Easily done with a probability generating function.

$\left(\frac{m}{2}+\frac{f}{2}\right)^4=\frac{f^4}{16}+\frac{f^3 \ m}{4}+\frac{3 f^2 m^2}{8}+\frac{f m^3}{4}+\frac{m^4}{16}$

$m^3f + f^3m = \frac{1}{2}$ which is the probability of 3 males or 3 females

$m^2f^2 = \frac{3}{8}$ which is the probability of 2 of each.

$m^4 + f^4 = \frac{1}{8}$ which is the probability of 4 of each.

The sample space is ( m,m,m,m),(f,f,f,f),(m,f,f,f),(m,m,f,f),(m,m,m,f). The chance of getting option A and B is 1/5 whilst the chance for optiocn C is 2/5.

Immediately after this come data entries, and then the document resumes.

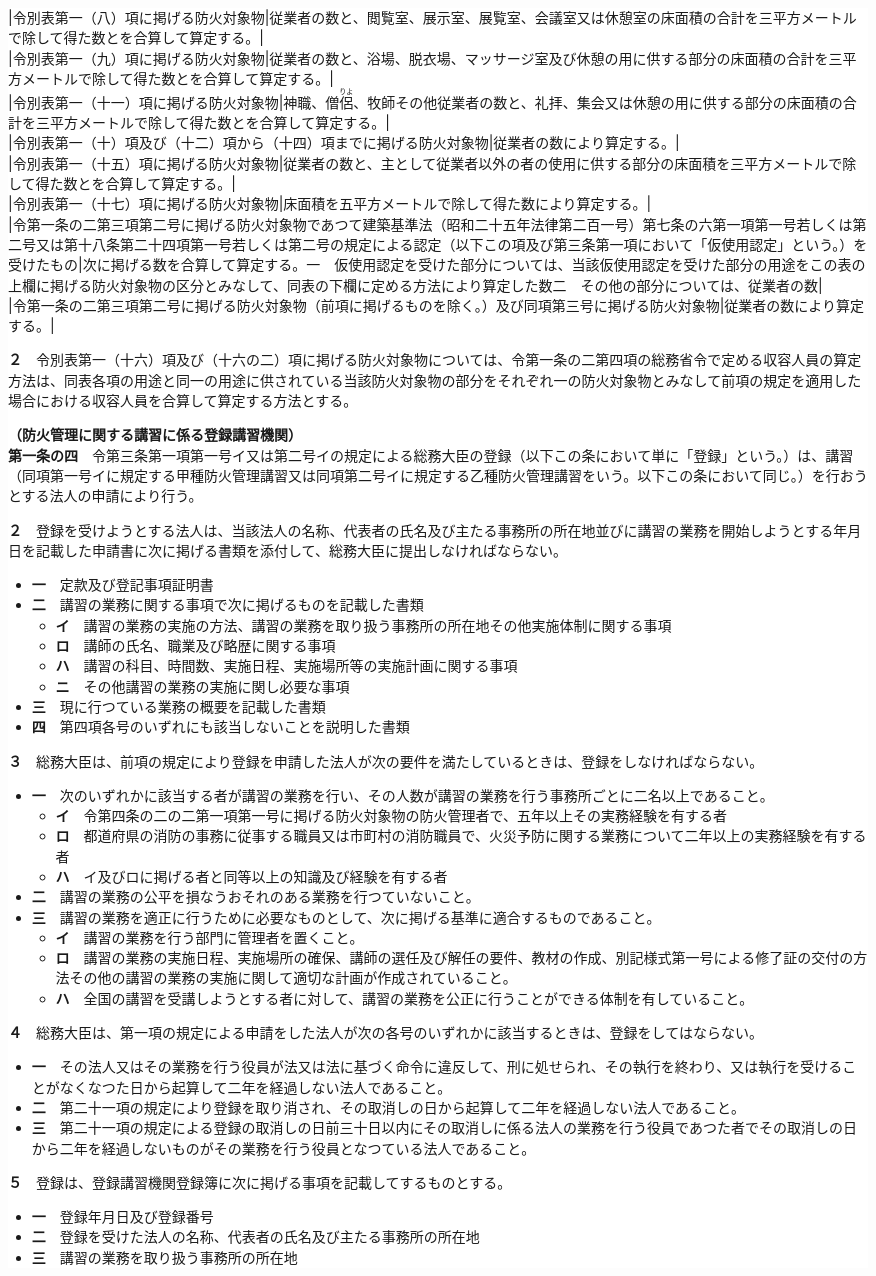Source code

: |令別表第一（八）項に掲げる防火対象物|従業者の数と、閲覧室、展示室、展覧室、会議室又は休憩室の床面積の合計を三平方メートルで除して得た数とを合算して算定する。|  
|令別表第一（九）項に掲げる防火対象物|従業者の数と、浴場、脱衣場、マッサージ室及び休憩の用に供する部分の床面積の合計を三平方メートルで除して得た数とを合算して算定する。|  
|令別表第一（十一）項に掲げる防火対象物|神職、僧<ruby>侶<rt>りよ</rt></ruby>、牧師その他従業者の数と、礼拝、集会又は休憩の用に供する部分の床面積の合計を三平方メートルで除して得た数とを合算して算定する。|  
|令別表第一（十）項及び（十二）項から（十四）項までに掲げる防火対象物|従業者の数により算定する。|  
|令別表第一（十五）項に掲げる防火対象物|従業者の数と、主として従業者以外の者の使用に供する部分の床面積を三平方メートルで除して得た数とを合算して算定する。|  
|令別表第一（十七）項に掲げる防火対象物|床面積を五平方メートルで除して得た数により算定する。|  
|令第一条の二第三項第二号に掲げる防火対象物であつて建築基準法（昭和二十五年法律第二百一号）第七条の六第一項第一号若しくは第二号又は第十八条第二十四項第一号若しくは第二号の規定による認定（以下この項及び第三条第一項において「仮使用認定」という。）を受けたもの|次に掲げる数を合算して算定する。一　仮使用認定を受けた部分については、当該仮使用認定を受けた部分の用途をこの表の上欄に掲げる防火対象物の区分とみなして、同表の下欄に定める方法により算定した数二　その他の部分については、従業者の数|  
|令第一条の二第三項第二号に掲げる防火対象物（前項に掲げるものを除く。）及び同項第三号に掲げる防火対象物|従業者の数により算定する。|  
  
  
**２**　令別表第一（十六）項及び（十六の二）項に掲げる防火対象物については、令第一条の二第四項の総務省令で定める収容人員の算定方法は、同表各項の用途と同一の用途に供されている当該防火対象物の部分をそれぞれ一の防火対象物とみなして前項の規定を適用した場合における収容人員を合算して算定する方法とする。  
  
**（防火管理に関する講習に係る登録講習機関）**  
**第一条の四**　令第三条第一項第一号イ又は第二号イの規定による総務大臣の登録（以下この条において単に「登録」という。）は、講習（同項第一号イに規定する甲種防火管理講習又は同項第二号イに規定する乙種防火管理講習をいう。以下この条において同じ。）を行おうとする法人の申請により行う。  
  
**２**　登録を受けようとする法人は、当該法人の名称、代表者の氏名及び主たる事務所の所在地並びに講習の業務を開始しようとする年月日を記載した申請書に次に掲げる書類を添付して、総務大臣に提出しなければならない。  
* **一**　定款及び登記事項証明書  
* **二**　講習の業務に関する事項で次に掲げるものを記載した書類  
	* **イ**　講習の業務の実施の方法、講習の業務を取り扱う事務所の所在地その他実施体制に関する事項  
	* **ロ**　講師の氏名、職業及び略歴に関する事項  
	* **ハ**　講習の科目、時間数、実施日程、実施場所等の実施計画に関する事項  
	* **ニ**　その他講習の業務の実施に関し必要な事項  
* **三**　現に行つている業務の概要を記載した書類  
* **四**　第四項各号のいずれにも該当しないことを説明した書類  
  
**３**　総務大臣は、前項の規定により登録を申請した法人が次の要件を満たしているときは、登録をしなければならない。  
* **一**　次のいずれかに該当する者が講習の業務を行い、その人数が講習の業務を行う事務所ごとに二名以上であること。  
	* **イ**　令第四条の二の二第一項第一号に掲げる防火対象物の防火管理者で、五年以上その実務経験を有する者  
	* **ロ**　都道府県の消防の事務に従事する職員又は市町村の消防職員で、火災予防に関する業務について二年以上の実務経験を有する者  
	* **ハ**　イ及びロに掲げる者と同等以上の知識及び経験を有する者  
* **二**　講習の業務の公平を損なうおそれのある業務を行つていないこと。  
* **三**　講習の業務を適正に行うために必要なものとして、次に掲げる基準に適合するものであること。  
	* **イ**　講習の業務を行う部門に管理者を置くこと。  
	* **ロ**　講習の業務の実施日程、実施場所の確保、講師の選任及び解任の要件、教材の作成、別記様式第一号による修了証の交付の方法その他の講習の業務の実施に関して適切な計画が作成されていること。  
	* **ハ**　全国の講習を受講しようとする者に対して、講習の業務を公正に行うことができる体制を有していること。  
  
**４**　総務大臣は、第一項の規定による申請をした法人が次の各号のいずれかに該当するときは、登録をしてはならない。  
* **一**　その法人又はその業務を行う役員が法又は法に基づく命令に違反して、刑に処せられ、その執行を終わり、又は執行を受けることがなくなつた日から起算して二年を経過しない法人であること。  
* **二**　第二十一項の規定により登録を取り消され、その取消しの日から起算して二年を経過しない法人であること。  
* **三**　第二十一項の規定による登録の取消しの日前三十日以内にその取消しに係る法人の業務を行う役員であつた者でその取消しの日から二年を経過しないものがその業務を行う役員となつている法人であること。  
  
**５**　登録は、登録講習機関登録簿に次に掲げる事項を記載してするものとする。  
* **一**　登録年月日及び登録番号  
* **二**　登録を受けた法人の名称、代表者の氏名及び主たる事務所の所在地  
* **三**　講習の業務を取り扱う事務所の所在地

The answer is quite simple.we no that the total number of pups=4.so the totalnumber of permutations out of male and female pups to be arranged in 4 differnet positions is (²C1)(²C1)(²C1)(²C1)=16.so there are 16 different ways in which the linux puppy can venture to reproduce.the first option is the least likeliest as all males and all females accounts to only 2/16 of the probability.and for the third option I tried trial and error as it was easier..it accounts for 4/16 of the probability.which is still not great.so the option 2 which accounts for the rest of the probability I.e 10/16 should be most likely...

The chance of having all male = $(\frac{1}{2})^4$ = chance of all female.

Therefore, chance of all male or all female = $\frac{1}{8}$

Chance of two male and two female = $C(4,2)*(\frac{1}{2})^4 = \frac{3}{8}$

Chance of one female and three males or vice versa = $1-\frac{1}{8}-\frac{3}{8} = \frac{1}{2}$

The third option has the greatest chance.